Archaeologist kidnapped in PNG to return to Australia
CANBERRA, Australia (AP) — After spending a week held hostage by an armed group demanding a ransom in Papua New Guinea’s remote Highlands region, an archaeologist is expected to return to Australia soon.
On Monday, police and soldiers were hunting the group of around 20 gunmen who on Sunday released New Zealand citizen Bryce Barker, a professor at Australia’s University of Southern Queensland, and Papua New Guinea nationals Jemina Haro and Teppsy Beni.
The three were taken captive Feb. 19 while conducting fieldwork at Mount Bosavi in the wilds of the South Pacific island nation. A fourth hostage had already been released.
Australian Foreign Minister Penny Wong tweeted Sunday that the former hostages “will soon be reunited with their families.”
The three were flown to Papua New Guinea’s capital Port Moresby where they were welcomed by the nation’s Prime Minister James Marape.
“It was a random, opportunistic crime that took place, but something that I condemned in the various strongest terms possible,” Marape told reporters.
He said the three hostages were secured “through covert operations” without paying the 3.5 million Papua New Guinea kina ($993,000) ransom.
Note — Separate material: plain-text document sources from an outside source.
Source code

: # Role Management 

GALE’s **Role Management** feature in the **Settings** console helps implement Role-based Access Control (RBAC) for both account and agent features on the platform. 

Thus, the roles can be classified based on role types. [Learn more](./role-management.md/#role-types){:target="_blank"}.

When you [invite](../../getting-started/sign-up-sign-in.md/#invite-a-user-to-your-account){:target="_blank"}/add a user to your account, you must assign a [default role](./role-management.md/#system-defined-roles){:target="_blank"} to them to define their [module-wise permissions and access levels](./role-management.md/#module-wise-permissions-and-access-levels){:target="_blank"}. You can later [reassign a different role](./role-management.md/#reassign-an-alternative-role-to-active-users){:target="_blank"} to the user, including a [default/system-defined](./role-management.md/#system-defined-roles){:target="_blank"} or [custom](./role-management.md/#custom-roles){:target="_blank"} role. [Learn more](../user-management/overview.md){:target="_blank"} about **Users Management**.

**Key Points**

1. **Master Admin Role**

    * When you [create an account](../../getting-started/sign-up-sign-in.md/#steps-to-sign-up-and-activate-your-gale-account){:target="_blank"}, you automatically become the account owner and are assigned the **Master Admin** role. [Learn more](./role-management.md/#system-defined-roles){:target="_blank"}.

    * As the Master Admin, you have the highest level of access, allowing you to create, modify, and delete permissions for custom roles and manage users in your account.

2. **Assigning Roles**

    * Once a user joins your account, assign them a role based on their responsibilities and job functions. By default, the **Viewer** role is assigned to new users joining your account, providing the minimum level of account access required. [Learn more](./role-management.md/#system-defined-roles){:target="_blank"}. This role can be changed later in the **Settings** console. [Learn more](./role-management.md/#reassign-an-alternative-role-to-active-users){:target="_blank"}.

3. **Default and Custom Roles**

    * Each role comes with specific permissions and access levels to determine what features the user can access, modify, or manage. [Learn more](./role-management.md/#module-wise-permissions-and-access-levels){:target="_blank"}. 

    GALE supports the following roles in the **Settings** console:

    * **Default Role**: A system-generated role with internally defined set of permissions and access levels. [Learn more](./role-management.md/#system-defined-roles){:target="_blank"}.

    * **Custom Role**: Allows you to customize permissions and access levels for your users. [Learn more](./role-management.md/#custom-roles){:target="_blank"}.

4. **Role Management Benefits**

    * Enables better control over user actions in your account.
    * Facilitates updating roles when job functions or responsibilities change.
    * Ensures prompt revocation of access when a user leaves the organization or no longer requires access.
However, media reports say a significantly smaller ransom had been paid.
Kidnap for ransom is an uncommon crime in Papua New Guinea, a tribal society of 9 million people who are mostly subsistence farmers.
Marape said police remained determined to catch the perpetrators.
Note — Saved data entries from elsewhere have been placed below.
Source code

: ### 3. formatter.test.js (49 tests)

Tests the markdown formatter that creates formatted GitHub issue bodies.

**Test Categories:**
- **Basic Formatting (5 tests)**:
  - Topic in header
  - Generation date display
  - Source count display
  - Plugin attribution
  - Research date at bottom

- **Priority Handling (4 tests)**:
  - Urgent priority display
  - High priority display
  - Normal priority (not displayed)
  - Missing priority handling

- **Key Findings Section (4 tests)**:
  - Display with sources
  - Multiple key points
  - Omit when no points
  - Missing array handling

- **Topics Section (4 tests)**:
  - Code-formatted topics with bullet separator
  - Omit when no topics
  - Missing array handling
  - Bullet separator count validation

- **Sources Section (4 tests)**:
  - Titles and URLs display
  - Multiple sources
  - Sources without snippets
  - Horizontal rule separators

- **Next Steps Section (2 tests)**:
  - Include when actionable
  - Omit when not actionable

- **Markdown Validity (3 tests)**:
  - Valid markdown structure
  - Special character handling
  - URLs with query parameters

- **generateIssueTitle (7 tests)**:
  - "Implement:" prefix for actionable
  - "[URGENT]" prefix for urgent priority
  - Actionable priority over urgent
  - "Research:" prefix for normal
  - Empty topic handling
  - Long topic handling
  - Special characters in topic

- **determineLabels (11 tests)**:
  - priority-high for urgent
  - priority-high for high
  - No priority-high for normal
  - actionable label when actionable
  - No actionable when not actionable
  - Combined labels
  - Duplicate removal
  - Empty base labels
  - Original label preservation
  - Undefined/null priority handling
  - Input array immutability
“Let me tell all the criminals: Police firepower is always higher than criminal firepower. I will not tolerate this sort of nonsense anymore,” Marape told reporters, adding that police and soldiers remained at the crime scene.
USQ Vice-Chancellor Geraldine Mackenzie said Sunday the university was relieved to hear their much-loved colleague and his research team had been released.
“Bryce is a highly regarded archaeologist and a valued colleague at the University of Southern Queensland and in the wider archaeological community. He has many years experience in undertaking research in PNG,” Mackenzie said. “Our deepest thanks go to the governments of Papua New Guinea, Australia and New Zealand, and the many people who worked tirelessly during this extremely difficult and sensitive time to secure their release.”
This story has been corrected to reflect that one of the hostages had already been released, not two.